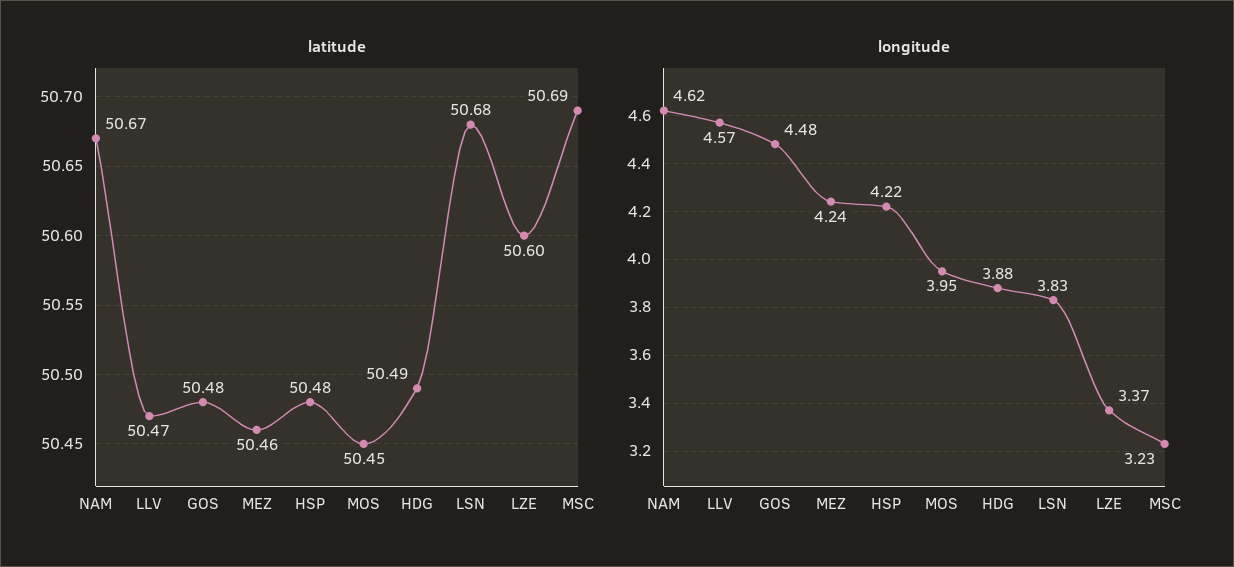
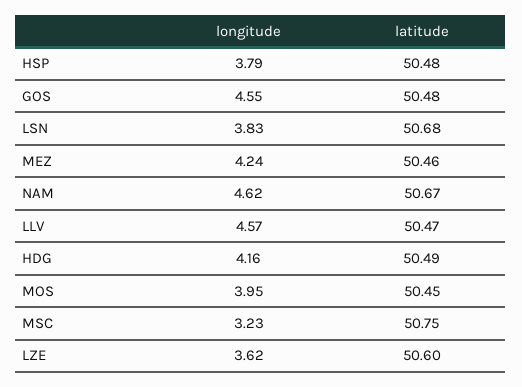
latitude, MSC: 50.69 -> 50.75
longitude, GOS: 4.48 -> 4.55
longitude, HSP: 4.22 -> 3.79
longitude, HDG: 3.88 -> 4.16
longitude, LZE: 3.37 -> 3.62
---
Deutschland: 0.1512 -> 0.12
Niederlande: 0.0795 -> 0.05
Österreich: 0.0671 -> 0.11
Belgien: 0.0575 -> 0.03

• EXERCISE OBJECTIVE:
Beginning with the line that has "longitude, HSP: 4.22 -> 3.79" and ending with the line that has "longitude, LZE: 3.37 -> 3.62", set down the lines above exactly and include no others.

• ANSWER SPACE:
longitude, HSP: 4.22 -> 3.79
longitude, HDG: 3.88 -> 4.16
longitude, LZE: 3.37 -> 3.62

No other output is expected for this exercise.